The index is a pangeo_forge_recipes.patterns.Index used internally by pangeo-forge-recipes to align the source files in the aggregate dataset. Users generally will not need to interact with indexes manually, but it may be interesting to note that we can retrieve source filenames from the file pattern via “getitem” syntax, using an index as key:

pattern[index]
'http://data-provider.org/data/humidity/humidity_10.txt'

From file pattern to PCollection#

As covered in Recipe Composition, a recipe is composed of a sequence of Apache Beam transforms. The data Apache Beam transforms operate on are PCollections.
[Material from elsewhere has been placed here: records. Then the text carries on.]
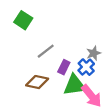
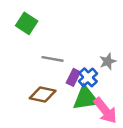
gray line: (46, 51) -> (52, 59), turned 48
blue cross: (86, 67) -> (88, 77), moved

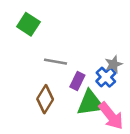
blue cross: (88, 77) -> (106, 77), moved
brown diamond: (43, 95) -> (45, 99), turned -70

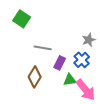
gray star: (114, 64) -> (89, 40), moved
green triangle: (90, 103) -> (70, 80), size x0.6

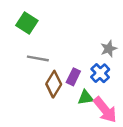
gray line: (43, 48) -> (38, 58), moved
brown diamond: (35, 77) -> (54, 84), moved

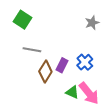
gray star: (109, 49) -> (92, 23), moved
green triangle: (85, 98) -> (72, 92), moved, turned 32

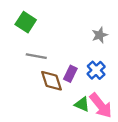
gray star: (92, 23) -> (100, 35), moved
brown diamond: (45, 71) -> (52, 81), turned -50

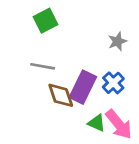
green square: (26, 22) -> (45, 21), moved, turned 30
purple rectangle: (70, 74) -> (83, 87), size x1.6

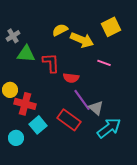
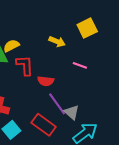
yellow semicircle: (60, 30) -> (11, 46), moved
yellow arrow: (82, 40) -> (57, 42), size x0.7

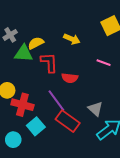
yellow arrow: (57, 42) -> (72, 39), moved
purple line: (57, 104) -> (56, 101), moved

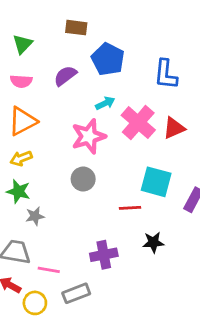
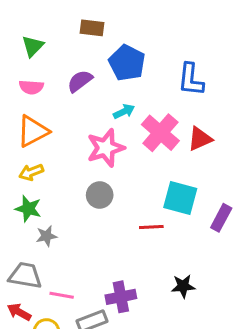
black star: (153, 242) -> (183, 286), moved
purple cross: (104, 255) -> (121, 297), moved

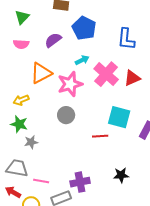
orange triangle: (33, 131) -> (41, 73), moved

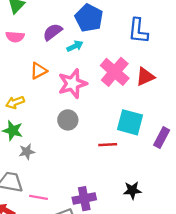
cyan arrow: (82, 60) -> (75, 46), moved
orange triangle: (41, 73) -> (39, 71), size x0.7

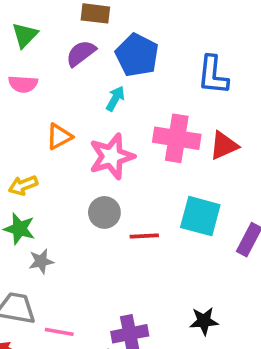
purple semicircle: (53, 32) -> (81, 53), moved
cyan arrow: (75, 46) -> (115, 99), turned -35
pink cross: (115, 72) -> (177, 138), turned -32
red line: (108, 145) -> (144, 236), moved

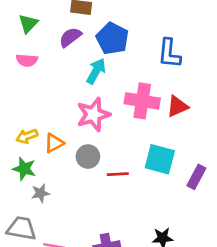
cyan arrow: (115, 99) -> (96, 71), size x1.4
orange triangle: (59, 137) -> (54, 143), moved

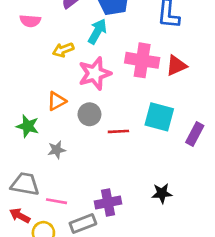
yellow arrow: (27, 136) -> (63, 50), moved
gray star: (40, 193) -> (57, 150), moved

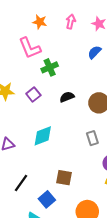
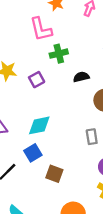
black semicircle: (67, 97) -> (81, 77), moved
blue square: (47, 199) -> (33, 153), moved

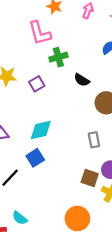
black semicircle: (81, 77) -> (82, 80), turned -133
brown square: (54, 174) -> (90, 178), moved

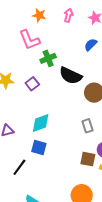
black semicircle: (82, 80) -> (71, 76), size x1.6
blue square: (35, 158) -> (39, 147), turned -35

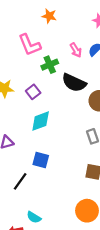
orange star: (39, 15) -> (49, 16), moved
pink arrow: (68, 15) -> (76, 50), moved, turned 136
cyan diamond: (41, 123) -> (41, 121), moved

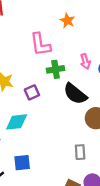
cyan diamond: (41, 121) -> (17, 122), moved
blue square: (41, 160) -> (22, 163), turned -35

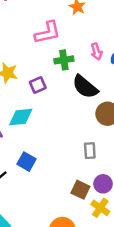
pink L-shape: (40, 44) -> (48, 33), turned -95
blue square: (22, 163) -> (26, 162), turned 35

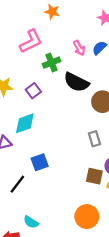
blue square: (26, 162) -> (40, 162), turned -36

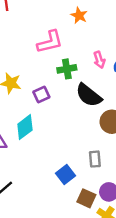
cyan diamond: (25, 123) -> (25, 127), turned -30
blue square: (40, 162) -> (66, 175), moved, turned -30

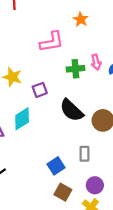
green cross: (67, 69) -> (75, 69), moved
black semicircle: (89, 95) -> (72, 110), moved
brown square: (86, 198) -> (63, 192), moved

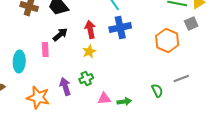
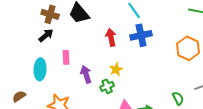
black arrow: (60, 35) -> (46, 35), moved
yellow star: (89, 52) -> (116, 69), moved
purple arrow: (65, 87) -> (86, 74), moved

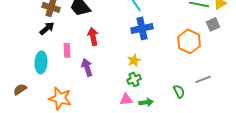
red arrow: (111, 37) -> (93, 36), moved
yellow star: (116, 69) -> (134, 60), moved
green cross: (107, 86) -> (134, 79), moved

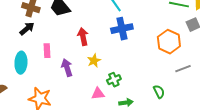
red arrow: (93, 36) -> (83, 37), moved
yellow star: (134, 60) -> (94, 61), moved
gray line: (203, 79) -> (183, 69), moved
pink triangle: (126, 99) -> (98, 94), moved

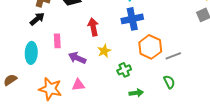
orange hexagon: (169, 42) -> (150, 47), moved
purple arrow: (67, 68) -> (77, 58), turned -48
gray line: (183, 69) -> (173, 56), moved
pink triangle: (98, 94) -> (78, 85), moved

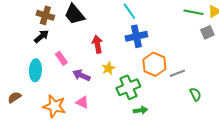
pink rectangle: (57, 41) -> (61, 58), turned -32
green cross: (124, 70) -> (128, 87), size x1.6
green semicircle: (169, 82) -> (195, 94), moved
pink triangle: (78, 85) -> (82, 102), turned 32

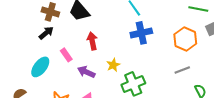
red arrow: (97, 44) -> (92, 41), moved
orange hexagon: (154, 64) -> (185, 39), moved
cyan ellipse: (35, 70) -> (40, 67), turned 35

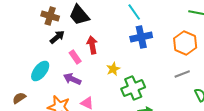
black arrow: (46, 33) -> (57, 37), moved
pink rectangle: (66, 55) -> (75, 57), moved
purple arrow: (86, 72) -> (72, 79), moved

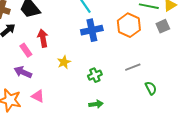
orange hexagon: (185, 43) -> (129, 25), moved
green cross: (133, 88) -> (95, 75), moved, size x0.6

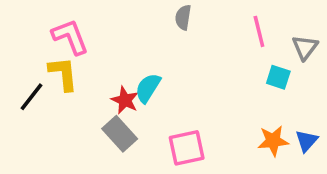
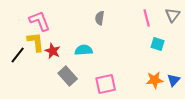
gray semicircle: (183, 17) -> (100, 18), moved
gray triangle: (305, 47) -> (173, 15), moved
cyan semicircle: (148, 88) -> (84, 50), turned 54
red star: (125, 100) -> (53, 51), moved

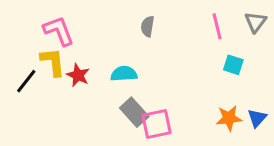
gray rectangle: (68, 76) -> (134, 112), moved

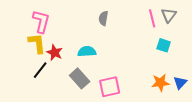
gray triangle: (256, 22) -> (169, 15), moved
pink L-shape: (59, 31) -> (41, 21), turned 35
black line: (26, 81) -> (40, 70), moved
gray rectangle: (134, 112) -> (80, 78), moved

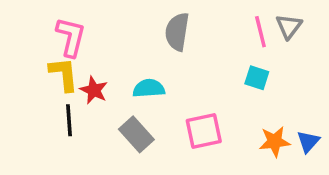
gray semicircle: (103, 18) -> (177, 32), size x1.5
cyan square: (164, 45) -> (257, 78), moved
black line: (40, 70) -> (69, 120), turned -42
pink square: (110, 87) -> (204, 131), moved

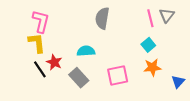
cyan square: (257, 78) -> (148, 45), turned 32
red star: (94, 90) -> (54, 62), moved
black line: (69, 120) -> (40, 69), turned -30
orange star: (275, 142) -> (152, 67), moved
Therefore, we bring the contents of a FilePattern into a recipe, we pass the index:url pairs generated by the file pattern’s items() method into Beam’s Create constructor as follows:

import apache_beam as beam

recipe = (
  beam.Create(pattern.items())
  # ... continue with additional transforms here
)

We now have our data properly initialized, and can begin composing the recipe with Transforms.